BEGIN AVAILABLE DATA

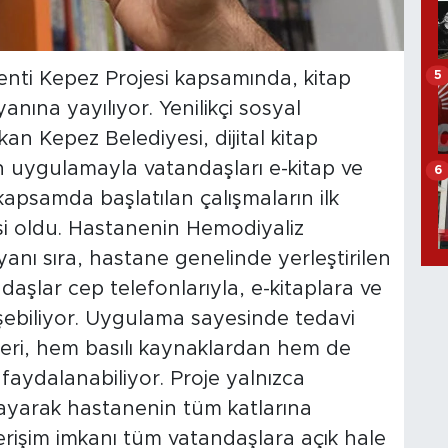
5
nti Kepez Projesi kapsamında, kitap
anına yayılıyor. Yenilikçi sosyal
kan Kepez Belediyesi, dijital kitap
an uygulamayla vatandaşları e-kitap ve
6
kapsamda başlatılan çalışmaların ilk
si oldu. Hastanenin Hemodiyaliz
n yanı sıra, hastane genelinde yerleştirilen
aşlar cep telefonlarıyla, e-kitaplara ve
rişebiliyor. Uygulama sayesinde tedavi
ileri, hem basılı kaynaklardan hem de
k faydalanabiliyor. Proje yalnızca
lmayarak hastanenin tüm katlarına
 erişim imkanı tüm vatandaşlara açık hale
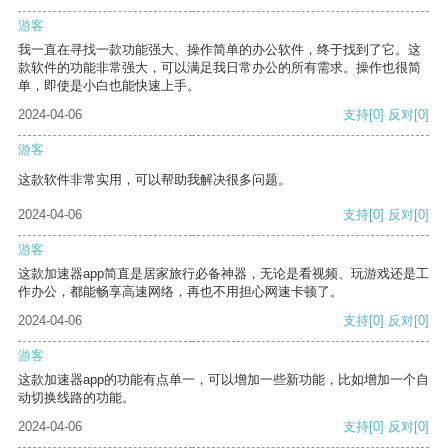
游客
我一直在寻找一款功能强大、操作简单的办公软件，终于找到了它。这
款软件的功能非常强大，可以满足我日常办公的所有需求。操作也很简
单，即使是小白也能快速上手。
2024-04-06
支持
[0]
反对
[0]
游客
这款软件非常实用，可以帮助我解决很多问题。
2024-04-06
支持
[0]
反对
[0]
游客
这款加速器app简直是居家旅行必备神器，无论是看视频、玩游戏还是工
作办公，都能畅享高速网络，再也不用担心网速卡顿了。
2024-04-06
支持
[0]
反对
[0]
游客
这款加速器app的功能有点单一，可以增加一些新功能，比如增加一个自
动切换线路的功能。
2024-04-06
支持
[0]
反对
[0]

END AVAILABLE DATA
BEGIN AVAILABLE DATA

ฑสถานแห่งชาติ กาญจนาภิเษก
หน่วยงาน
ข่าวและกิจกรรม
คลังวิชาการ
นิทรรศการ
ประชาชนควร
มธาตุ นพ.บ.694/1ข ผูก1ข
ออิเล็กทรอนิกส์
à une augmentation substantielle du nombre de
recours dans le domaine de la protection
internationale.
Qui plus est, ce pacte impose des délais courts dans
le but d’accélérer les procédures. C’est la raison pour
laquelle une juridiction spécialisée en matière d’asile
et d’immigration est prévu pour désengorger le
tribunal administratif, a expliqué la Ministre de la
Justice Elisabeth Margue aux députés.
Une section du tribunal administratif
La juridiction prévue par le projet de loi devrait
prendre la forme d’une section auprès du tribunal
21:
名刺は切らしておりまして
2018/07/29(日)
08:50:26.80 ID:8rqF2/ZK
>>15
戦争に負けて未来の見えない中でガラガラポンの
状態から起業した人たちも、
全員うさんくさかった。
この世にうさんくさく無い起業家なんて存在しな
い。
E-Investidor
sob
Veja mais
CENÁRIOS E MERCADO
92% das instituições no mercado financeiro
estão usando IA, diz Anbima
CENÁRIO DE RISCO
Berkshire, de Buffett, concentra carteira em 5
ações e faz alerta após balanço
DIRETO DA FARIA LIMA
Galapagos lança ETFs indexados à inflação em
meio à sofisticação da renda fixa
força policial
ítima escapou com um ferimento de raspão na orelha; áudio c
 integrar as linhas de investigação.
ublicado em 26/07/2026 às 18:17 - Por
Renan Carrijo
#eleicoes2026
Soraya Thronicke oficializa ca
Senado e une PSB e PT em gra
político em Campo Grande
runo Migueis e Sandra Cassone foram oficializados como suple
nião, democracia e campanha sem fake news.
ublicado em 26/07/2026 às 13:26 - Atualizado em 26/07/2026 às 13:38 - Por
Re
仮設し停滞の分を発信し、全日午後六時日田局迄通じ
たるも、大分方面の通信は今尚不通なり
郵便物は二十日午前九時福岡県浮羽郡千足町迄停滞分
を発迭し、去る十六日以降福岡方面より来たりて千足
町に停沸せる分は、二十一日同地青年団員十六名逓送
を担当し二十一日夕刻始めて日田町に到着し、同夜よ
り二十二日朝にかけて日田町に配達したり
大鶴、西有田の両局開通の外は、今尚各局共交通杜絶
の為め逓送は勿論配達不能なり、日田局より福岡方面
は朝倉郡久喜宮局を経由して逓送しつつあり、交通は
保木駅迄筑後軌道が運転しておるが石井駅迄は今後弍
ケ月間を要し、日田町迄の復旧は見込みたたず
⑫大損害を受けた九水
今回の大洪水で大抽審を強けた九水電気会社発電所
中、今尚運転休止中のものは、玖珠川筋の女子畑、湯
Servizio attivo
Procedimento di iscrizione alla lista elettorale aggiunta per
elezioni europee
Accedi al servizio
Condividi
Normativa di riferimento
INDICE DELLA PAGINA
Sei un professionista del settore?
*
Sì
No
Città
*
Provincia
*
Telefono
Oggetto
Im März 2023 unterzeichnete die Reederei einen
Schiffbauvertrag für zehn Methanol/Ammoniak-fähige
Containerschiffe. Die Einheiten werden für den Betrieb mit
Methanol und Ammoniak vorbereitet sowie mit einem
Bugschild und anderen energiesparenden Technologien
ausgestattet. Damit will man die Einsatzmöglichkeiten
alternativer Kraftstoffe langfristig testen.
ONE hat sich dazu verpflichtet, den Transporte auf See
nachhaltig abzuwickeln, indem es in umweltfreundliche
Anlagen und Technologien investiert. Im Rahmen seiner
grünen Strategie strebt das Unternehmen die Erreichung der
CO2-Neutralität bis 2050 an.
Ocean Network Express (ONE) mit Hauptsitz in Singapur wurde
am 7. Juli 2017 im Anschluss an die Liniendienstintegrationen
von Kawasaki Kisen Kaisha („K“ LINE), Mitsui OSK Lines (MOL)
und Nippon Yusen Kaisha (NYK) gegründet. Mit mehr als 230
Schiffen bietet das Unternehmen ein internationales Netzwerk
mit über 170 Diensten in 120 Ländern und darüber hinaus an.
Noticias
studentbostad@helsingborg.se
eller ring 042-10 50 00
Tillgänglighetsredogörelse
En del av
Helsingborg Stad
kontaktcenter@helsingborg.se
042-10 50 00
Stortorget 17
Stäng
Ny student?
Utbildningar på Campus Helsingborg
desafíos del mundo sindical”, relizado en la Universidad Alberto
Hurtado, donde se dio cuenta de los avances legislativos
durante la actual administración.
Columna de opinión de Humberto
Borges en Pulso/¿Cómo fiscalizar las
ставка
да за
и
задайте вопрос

END AVAILABLE DATA

# [TRY IT]
Please turn the lines into a Markdown table with the columns Row and Line, leaving out any blank lines. Begin at the line that has "ฑสถานแห่งชาติ กาญจนาภิเษก" and stop after the line that has "DIRETO DA FARIA LIMA".

# [RESPONSE TO THIS TASK]
| Row | Line |
|---|---|
| 1 | ฑสถานแห่งชาติ กาญจนาภิเษก |
| 2 | หน่วยงาน |
| 3 | ข่าวและกิจกรรม |
| 4 | คลังวิชาการ |
| 5 | นิทรรศการ |
| 6 | ประชาชนควร |
| 7 | มธาตุ นพ.บ.694/1ข ผูก1ข |
| 8 | ออิเล็กทรอนิกส์ |
| 9 | à une augmentation substantielle du nombre de |
| 10 | recours dans le domaine de la protection |
| 11 | internationale. |
| 12 | Qui plus est, ce pacte impose des délais courts dans |
| 13 | le but d’accélérer les procédures. C’est la raison pour |
| 14 | laquelle une juridiction spécialisée en matière d’asile |
| 15 | et d’immigration est prévu pour désengorger le |
| 16 | tribunal administratif, a expliqué la Ministre de la |
| 17 | Justice Elisabeth Margue aux députés. |
| 18 | Une section du tribunal administratif |
| 19 | La juridiction prévue par le projet de loi devrait |
| 20 | prendre la forme d’une section auprès du tribunal |
| 21 | 21: |
| 22 | 名刺は切らしておりまして |
| 23 | 2018/07/29(日) |
| 24 | 08:50:26.80 ID:8rqF2/ZK |
| 25 | >>15 |
| 26 | 戦争に負けて未来の見えない中でガラガラポンの |
| 27 | 状態から起業した人たちも、 |
| 28 | 全員うさんくさかった。 |
| 29 | この世にうさんくさく無い起業家なんて存在しな |
| 30 | い。 |
| 31 | E-Investidor |
| 32 | sob |
| 33 | Veja mais |
| 34 | CENÁRIOS E MERCADO |
| 35 | 92% das instituições no mercado financeiro |
| 36 | estão usando IA, diz Anbima |
| 37 | CENÁRIO DE RISCO |
| 38 | Berkshire, de Buffett, concentra carteira em 5 |
| 39 | ações e faz alerta após balanço |
| 40 | DIRETO DA FARIA LIMA |